BEGIN
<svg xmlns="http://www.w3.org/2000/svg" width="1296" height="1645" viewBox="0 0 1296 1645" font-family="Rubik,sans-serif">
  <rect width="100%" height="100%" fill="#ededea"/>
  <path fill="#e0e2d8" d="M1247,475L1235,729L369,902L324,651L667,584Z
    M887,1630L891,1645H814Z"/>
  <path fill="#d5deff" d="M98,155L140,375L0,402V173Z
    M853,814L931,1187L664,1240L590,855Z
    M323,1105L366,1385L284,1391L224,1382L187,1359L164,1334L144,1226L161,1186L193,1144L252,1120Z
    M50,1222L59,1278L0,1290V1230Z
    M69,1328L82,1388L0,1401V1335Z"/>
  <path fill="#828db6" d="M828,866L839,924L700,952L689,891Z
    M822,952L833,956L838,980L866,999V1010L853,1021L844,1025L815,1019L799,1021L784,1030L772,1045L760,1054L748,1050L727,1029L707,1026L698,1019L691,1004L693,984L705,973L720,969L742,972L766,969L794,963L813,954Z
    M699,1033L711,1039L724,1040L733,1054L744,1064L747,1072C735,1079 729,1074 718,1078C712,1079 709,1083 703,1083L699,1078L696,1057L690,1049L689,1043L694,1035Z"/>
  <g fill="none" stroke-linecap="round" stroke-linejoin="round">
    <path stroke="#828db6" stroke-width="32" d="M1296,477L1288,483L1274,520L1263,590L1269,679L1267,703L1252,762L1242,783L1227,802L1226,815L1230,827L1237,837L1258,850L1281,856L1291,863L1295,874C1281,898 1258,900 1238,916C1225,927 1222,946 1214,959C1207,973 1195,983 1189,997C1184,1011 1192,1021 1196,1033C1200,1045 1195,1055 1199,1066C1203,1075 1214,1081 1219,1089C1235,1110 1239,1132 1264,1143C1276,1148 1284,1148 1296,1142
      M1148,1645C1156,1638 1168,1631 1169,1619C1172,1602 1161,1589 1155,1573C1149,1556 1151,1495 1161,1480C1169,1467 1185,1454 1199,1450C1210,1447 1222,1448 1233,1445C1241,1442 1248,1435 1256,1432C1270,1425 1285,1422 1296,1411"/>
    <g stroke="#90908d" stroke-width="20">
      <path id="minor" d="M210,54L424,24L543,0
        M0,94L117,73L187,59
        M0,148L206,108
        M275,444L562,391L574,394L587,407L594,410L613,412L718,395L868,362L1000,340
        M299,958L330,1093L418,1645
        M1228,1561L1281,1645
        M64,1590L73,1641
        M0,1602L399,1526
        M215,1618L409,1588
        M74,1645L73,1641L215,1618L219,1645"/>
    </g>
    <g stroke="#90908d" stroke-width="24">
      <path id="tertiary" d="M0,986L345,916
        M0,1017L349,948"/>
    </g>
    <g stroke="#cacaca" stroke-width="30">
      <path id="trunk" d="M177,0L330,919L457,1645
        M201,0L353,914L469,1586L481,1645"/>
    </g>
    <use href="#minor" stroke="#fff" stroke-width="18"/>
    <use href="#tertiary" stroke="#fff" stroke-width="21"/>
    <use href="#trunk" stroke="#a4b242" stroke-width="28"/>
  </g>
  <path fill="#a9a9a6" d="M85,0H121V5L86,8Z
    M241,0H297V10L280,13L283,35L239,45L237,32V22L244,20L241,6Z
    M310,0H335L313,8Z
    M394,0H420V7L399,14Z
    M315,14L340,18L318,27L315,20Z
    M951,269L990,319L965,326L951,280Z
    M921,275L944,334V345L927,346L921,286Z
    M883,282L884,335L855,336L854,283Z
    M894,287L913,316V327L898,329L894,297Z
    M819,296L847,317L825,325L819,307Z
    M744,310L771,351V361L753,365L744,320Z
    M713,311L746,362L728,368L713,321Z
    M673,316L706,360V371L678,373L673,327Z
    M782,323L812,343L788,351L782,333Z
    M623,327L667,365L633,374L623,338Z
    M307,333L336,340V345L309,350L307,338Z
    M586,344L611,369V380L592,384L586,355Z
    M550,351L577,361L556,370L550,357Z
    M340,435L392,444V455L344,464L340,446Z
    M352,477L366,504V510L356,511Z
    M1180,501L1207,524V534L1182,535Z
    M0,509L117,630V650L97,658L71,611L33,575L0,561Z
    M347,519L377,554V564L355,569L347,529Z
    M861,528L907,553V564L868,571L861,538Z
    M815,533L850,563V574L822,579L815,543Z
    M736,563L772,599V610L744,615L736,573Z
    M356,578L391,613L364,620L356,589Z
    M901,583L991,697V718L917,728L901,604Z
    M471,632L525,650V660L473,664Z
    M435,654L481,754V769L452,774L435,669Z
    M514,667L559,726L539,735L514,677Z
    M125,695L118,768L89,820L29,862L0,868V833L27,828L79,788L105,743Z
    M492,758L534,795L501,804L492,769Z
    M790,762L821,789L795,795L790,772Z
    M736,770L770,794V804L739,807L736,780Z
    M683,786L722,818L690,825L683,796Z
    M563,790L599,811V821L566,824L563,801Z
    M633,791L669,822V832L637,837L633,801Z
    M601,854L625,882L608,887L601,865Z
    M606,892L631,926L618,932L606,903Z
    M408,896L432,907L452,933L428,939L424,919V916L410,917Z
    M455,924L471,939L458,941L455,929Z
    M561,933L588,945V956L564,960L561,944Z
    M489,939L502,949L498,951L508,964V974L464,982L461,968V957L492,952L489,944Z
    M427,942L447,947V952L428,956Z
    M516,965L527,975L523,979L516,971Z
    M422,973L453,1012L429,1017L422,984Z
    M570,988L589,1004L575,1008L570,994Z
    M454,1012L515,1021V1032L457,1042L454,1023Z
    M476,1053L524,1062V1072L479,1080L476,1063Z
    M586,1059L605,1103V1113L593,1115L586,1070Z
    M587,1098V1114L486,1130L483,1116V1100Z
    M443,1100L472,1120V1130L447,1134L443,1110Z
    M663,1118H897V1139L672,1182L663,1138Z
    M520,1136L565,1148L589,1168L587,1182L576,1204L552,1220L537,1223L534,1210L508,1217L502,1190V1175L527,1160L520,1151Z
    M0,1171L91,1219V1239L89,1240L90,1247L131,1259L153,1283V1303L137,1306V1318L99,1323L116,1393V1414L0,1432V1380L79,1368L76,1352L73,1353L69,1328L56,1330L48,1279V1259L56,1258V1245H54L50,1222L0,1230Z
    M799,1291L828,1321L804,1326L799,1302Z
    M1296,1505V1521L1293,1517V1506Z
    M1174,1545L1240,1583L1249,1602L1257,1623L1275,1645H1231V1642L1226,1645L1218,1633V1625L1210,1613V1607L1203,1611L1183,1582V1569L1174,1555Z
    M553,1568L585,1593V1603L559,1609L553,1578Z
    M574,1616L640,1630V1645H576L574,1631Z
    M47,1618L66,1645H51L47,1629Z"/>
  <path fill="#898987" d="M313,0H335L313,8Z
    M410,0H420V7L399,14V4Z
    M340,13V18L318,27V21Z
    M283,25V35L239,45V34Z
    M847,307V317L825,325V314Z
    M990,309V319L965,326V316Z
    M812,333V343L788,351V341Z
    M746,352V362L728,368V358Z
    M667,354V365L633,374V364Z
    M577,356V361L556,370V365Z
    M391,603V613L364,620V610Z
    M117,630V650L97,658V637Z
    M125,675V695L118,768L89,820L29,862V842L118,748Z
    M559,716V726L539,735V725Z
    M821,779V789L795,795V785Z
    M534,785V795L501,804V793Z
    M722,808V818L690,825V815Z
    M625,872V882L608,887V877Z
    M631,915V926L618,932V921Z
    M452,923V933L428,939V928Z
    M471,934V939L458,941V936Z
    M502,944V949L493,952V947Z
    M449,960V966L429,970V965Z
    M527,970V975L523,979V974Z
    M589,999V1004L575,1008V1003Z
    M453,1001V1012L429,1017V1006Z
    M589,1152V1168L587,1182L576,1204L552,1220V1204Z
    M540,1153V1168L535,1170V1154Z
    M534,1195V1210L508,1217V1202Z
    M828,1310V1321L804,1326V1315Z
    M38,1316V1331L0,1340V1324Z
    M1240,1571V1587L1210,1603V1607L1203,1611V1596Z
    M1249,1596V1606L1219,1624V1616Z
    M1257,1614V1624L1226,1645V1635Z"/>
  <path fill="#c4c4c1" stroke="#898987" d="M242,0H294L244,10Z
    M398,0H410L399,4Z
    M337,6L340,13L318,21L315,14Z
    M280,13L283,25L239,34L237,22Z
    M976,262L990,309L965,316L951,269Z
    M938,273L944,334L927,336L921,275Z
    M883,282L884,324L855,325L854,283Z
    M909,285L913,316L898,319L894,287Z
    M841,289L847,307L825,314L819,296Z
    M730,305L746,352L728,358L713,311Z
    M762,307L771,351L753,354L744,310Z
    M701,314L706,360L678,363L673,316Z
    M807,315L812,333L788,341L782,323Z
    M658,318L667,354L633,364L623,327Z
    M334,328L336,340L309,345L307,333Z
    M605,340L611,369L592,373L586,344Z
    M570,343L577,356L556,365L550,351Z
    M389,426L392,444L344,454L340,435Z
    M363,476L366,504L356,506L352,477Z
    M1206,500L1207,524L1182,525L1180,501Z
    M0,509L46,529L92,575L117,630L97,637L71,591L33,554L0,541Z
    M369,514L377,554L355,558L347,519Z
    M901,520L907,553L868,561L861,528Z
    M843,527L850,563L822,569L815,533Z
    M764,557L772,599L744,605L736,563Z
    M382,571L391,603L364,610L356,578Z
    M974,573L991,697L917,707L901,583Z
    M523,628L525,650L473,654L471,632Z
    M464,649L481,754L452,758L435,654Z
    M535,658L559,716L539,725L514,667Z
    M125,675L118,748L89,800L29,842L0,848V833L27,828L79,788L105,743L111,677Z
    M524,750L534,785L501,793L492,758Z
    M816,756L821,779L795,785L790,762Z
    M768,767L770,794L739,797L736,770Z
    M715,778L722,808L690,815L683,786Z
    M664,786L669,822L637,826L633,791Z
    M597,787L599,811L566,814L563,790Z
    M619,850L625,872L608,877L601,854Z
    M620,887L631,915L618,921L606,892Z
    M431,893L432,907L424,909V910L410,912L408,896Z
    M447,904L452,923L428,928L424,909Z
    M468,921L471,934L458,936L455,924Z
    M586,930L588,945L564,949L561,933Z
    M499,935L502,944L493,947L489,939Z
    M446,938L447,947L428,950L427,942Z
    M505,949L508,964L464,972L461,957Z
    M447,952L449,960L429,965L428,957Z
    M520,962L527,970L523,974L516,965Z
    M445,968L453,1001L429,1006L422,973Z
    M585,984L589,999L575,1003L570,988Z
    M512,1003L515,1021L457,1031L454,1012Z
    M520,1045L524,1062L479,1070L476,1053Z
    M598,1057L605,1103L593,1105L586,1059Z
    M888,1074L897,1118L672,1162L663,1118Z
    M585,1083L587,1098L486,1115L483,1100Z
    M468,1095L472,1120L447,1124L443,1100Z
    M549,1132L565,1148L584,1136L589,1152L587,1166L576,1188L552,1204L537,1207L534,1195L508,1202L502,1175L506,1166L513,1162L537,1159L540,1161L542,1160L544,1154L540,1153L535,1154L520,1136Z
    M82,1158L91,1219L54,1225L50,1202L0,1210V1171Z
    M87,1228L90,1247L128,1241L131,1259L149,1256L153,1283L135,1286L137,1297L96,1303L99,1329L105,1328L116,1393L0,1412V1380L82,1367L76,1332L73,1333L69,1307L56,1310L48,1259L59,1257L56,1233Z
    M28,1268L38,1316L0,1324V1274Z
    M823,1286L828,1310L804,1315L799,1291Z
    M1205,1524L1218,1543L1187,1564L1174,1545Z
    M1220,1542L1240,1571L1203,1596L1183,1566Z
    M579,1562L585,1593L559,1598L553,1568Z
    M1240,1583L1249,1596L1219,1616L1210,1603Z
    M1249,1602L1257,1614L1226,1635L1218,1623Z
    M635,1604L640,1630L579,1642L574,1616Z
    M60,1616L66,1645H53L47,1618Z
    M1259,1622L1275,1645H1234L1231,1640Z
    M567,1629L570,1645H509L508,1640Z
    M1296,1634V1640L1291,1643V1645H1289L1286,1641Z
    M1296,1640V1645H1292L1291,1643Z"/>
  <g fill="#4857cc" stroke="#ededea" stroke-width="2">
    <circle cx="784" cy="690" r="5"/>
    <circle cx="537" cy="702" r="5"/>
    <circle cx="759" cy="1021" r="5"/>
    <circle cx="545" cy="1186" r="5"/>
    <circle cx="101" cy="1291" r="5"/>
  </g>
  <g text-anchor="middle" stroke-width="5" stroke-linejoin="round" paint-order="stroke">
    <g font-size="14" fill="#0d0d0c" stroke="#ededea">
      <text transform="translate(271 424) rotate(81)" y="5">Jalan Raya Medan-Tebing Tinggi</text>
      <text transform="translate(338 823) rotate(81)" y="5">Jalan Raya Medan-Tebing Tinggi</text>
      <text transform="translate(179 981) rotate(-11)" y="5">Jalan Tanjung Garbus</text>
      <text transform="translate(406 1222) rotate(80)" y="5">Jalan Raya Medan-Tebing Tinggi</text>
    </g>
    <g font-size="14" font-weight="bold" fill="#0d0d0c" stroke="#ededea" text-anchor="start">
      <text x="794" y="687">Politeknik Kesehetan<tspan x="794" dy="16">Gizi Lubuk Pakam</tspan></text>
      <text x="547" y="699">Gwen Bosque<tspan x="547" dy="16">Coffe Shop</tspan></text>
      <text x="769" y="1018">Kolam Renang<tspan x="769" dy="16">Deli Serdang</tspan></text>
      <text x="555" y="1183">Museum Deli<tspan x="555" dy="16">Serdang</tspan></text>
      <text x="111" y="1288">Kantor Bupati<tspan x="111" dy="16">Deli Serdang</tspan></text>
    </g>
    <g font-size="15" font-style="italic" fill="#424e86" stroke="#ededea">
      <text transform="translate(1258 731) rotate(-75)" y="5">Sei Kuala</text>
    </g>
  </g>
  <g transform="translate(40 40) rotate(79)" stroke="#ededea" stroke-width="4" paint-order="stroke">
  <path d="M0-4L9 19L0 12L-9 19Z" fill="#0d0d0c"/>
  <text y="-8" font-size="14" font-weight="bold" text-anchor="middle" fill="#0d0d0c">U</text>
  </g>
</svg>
END
WHAT THIS TASK INVOLVES:
Lines holding "Tinggi": copy each one from the records above.

RESULT:
      <text transform="translate(271 424) rotate(81)" y="5">Jalan Raya Medan-Tebing Tinggi</text>
      <text transform="translate(338 823) rotate(81)" y="5">Jalan Raya Medan-Tebing Tinggi</text>
      <text transform="translate(406 1222) rotate(80)" y="5">Jalan Raya Medan-Tebing Tinggi</text>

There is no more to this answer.